*** Block opens ***
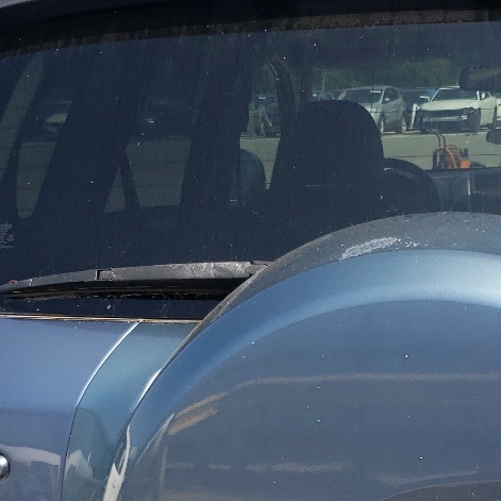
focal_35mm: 78
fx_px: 1277
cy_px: 412
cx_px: 370
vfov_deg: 21.9
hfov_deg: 22.0
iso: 50
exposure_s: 1/1667
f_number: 1.5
*** Block closes ***
Work to complete
In the entries, find the line containing "fx_px: 1277" and output it and all remaining lines exactly.

Task solution
fx_px: 1277
cy_px: 412
cx_px: 370
vfov_deg: 21.9
hfov_deg: 22.0
iso: 50
exposure_s: 1/1667
f_number: 1.5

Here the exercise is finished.